Problem description - Pick out every line of the entries below where "unit" occurs, and copy those lines.

Material shown -
Content starts

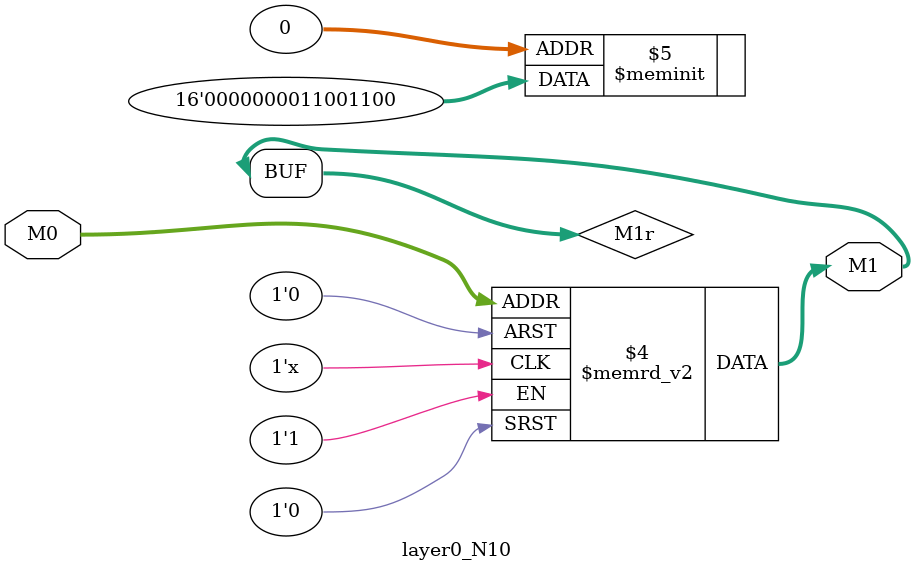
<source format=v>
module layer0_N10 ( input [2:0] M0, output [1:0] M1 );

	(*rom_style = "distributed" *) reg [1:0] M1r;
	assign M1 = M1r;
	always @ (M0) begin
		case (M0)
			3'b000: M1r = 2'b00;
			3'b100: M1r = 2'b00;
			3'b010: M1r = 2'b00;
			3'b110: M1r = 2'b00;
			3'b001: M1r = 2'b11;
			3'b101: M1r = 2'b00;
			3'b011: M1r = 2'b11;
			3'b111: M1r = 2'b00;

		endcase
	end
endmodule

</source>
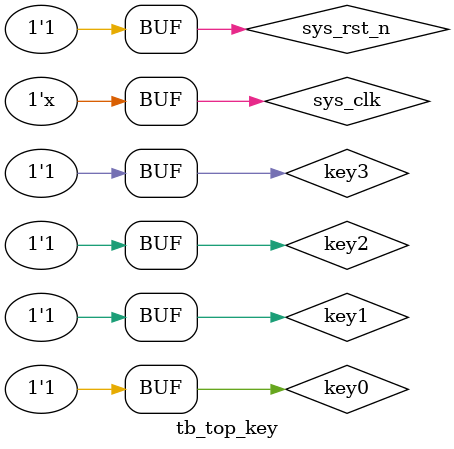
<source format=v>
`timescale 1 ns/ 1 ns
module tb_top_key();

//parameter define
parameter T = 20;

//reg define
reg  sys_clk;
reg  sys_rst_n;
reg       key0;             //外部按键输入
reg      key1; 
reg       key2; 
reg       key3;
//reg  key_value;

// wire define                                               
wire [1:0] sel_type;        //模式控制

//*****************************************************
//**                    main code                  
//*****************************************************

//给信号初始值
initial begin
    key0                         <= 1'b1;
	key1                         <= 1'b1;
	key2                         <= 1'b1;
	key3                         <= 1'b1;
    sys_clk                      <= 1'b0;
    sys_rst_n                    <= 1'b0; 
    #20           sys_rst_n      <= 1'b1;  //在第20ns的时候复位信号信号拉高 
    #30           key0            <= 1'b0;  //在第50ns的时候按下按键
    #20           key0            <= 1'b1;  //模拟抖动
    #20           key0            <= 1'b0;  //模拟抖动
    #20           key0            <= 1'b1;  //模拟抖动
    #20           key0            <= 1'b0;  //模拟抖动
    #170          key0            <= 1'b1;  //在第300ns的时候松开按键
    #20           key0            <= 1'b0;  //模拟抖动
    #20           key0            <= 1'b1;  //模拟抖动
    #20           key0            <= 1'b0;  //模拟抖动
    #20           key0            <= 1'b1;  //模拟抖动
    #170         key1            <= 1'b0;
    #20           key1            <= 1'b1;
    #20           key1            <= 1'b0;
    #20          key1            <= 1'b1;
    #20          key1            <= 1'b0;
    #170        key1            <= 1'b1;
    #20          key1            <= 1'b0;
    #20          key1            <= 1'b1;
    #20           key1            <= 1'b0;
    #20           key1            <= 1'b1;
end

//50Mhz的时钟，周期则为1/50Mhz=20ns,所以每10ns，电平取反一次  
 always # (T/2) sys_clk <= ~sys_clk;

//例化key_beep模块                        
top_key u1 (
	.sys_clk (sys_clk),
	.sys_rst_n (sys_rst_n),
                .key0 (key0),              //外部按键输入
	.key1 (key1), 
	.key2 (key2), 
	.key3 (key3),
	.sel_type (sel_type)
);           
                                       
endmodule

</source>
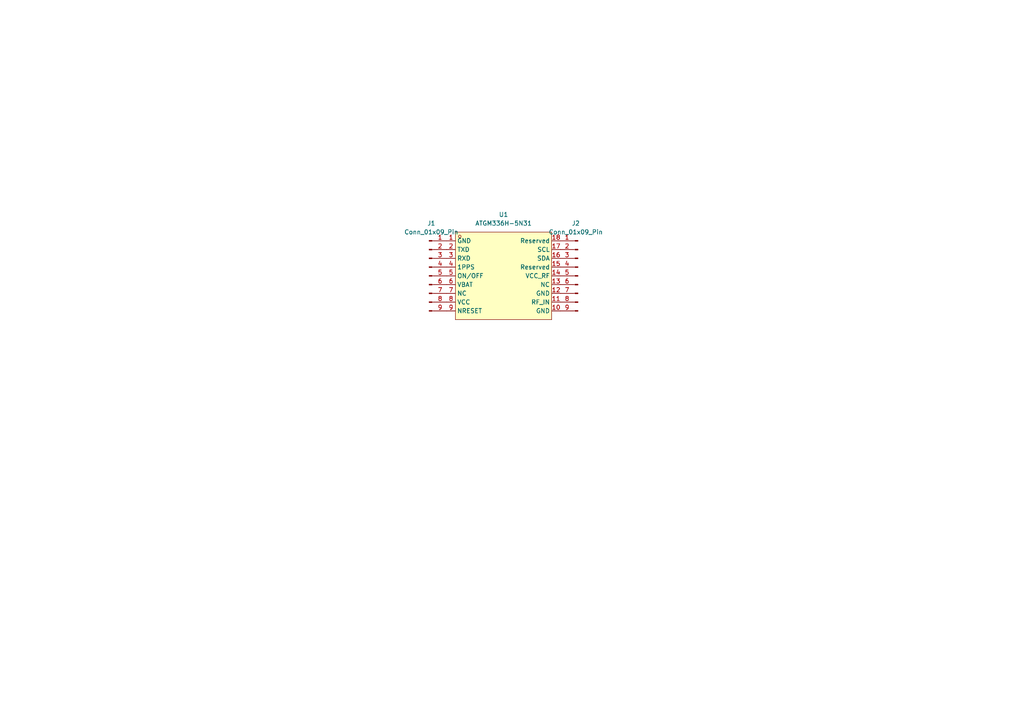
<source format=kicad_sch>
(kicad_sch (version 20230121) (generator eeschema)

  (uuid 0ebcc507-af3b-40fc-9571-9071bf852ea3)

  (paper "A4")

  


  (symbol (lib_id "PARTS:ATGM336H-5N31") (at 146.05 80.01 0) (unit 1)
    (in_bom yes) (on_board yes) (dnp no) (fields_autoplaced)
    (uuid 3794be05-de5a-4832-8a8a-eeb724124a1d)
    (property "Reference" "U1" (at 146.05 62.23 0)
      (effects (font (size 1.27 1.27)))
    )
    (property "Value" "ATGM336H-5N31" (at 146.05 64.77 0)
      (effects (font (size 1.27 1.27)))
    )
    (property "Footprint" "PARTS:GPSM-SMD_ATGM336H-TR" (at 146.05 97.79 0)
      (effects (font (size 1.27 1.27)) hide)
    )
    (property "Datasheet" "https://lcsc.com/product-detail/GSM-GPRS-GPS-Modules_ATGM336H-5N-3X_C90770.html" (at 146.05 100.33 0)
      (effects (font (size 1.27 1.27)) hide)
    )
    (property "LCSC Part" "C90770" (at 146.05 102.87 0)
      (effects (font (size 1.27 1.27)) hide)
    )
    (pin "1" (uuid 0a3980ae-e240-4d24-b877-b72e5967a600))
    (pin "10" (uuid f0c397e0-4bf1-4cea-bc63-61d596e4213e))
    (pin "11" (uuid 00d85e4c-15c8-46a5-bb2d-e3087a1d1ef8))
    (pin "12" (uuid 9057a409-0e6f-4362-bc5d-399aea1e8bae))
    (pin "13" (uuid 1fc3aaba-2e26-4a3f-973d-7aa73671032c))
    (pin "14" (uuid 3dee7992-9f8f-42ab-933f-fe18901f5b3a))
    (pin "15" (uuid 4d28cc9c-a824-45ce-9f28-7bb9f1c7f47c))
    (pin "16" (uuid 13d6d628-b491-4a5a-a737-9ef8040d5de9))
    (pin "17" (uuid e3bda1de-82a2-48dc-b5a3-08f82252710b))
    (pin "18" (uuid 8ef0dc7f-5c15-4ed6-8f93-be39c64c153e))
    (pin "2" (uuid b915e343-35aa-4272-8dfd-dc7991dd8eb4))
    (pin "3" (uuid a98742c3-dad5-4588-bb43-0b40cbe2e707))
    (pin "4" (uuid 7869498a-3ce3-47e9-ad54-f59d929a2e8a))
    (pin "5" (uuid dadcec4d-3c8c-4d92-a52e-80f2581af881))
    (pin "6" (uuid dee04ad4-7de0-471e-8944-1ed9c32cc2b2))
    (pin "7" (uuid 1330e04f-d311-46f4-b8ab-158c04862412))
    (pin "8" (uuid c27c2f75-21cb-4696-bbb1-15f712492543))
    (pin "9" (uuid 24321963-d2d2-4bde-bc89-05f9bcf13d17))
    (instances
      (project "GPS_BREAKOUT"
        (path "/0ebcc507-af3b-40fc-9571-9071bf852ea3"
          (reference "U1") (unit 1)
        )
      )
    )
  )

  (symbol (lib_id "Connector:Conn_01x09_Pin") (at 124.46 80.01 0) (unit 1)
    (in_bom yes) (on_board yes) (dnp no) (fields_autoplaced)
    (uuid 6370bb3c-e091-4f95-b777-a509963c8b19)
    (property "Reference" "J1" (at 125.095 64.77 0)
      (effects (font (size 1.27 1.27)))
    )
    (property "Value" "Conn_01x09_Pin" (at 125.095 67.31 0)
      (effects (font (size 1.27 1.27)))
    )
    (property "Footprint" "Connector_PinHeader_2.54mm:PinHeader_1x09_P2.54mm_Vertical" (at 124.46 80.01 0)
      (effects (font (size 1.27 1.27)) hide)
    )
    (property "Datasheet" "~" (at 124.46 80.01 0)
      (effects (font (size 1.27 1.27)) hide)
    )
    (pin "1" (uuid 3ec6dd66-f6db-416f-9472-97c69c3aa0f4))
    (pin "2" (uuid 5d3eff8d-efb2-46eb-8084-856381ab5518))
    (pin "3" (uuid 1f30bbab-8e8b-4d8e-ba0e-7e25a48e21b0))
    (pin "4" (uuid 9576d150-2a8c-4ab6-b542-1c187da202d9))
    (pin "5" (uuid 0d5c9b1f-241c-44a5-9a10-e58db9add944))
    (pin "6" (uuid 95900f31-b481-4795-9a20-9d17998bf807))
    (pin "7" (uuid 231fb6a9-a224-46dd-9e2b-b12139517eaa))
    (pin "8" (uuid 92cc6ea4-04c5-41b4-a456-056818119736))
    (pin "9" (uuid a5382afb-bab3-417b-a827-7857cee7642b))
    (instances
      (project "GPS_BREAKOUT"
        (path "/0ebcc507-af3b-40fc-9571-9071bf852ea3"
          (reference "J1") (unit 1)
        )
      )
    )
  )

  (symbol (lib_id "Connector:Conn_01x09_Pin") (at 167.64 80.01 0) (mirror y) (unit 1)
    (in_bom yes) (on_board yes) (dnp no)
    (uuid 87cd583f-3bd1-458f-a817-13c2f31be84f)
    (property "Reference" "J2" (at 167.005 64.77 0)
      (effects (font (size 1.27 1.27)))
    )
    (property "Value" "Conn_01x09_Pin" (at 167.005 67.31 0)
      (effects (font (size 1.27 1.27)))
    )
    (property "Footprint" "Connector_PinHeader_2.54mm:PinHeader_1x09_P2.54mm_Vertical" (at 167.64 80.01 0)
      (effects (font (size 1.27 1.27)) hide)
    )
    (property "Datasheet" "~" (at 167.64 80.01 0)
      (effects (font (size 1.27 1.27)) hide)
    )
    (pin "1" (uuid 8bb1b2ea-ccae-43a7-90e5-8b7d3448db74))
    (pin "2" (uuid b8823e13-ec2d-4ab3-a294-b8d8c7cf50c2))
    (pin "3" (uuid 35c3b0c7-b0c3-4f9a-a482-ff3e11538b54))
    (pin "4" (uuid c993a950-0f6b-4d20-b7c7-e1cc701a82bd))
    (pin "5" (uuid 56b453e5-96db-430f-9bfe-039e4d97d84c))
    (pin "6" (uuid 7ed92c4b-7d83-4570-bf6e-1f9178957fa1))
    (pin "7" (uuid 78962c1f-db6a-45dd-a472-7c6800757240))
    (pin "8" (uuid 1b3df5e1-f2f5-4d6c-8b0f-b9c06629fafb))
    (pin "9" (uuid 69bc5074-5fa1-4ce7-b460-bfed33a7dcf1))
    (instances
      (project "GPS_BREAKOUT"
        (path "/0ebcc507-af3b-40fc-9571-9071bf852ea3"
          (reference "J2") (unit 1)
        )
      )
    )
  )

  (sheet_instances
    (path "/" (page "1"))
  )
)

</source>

Content ends

Exercise response -
  (symbol (lib_id "PARTS:ATGM336H-5N31") (at 146.05 80.01 0) (unit 1)
          (reference "U1") (unit 1)
  (symbol (lib_id "Connector:Conn_01x09_Pin") (at 124.46 80.01 0) (unit 1)
          (reference "J1") (unit 1)
  (symbol (lib_id "Connector:Conn_01x09_Pin") (at 167.64 80.01 0) (mirror y) (unit 1)
          (reference "J2") (unit 1)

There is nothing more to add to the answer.